**Task to complete**
Please set down word for word every line from the one holding "pages have a low volume of text and original" to the end of the data below, both included.
[Opening Data for review section]
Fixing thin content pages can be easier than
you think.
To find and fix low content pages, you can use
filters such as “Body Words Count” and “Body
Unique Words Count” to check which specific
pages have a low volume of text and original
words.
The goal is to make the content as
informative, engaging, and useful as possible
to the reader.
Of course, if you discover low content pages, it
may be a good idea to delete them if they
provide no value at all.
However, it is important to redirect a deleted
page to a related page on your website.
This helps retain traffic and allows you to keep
[Closing Data for review section]
**Exercise result**
pages have a low volume of text and original
words.
The goal is to make the content as
informative, engaging, and useful as possible
to the reader.
Of course, if you discover low content pages, it
may be a good idea to delete them if they
provide no value at all.
However, it is important to redirect a deleted
page to a related page on your website.
This helps retain traffic and allows you to keep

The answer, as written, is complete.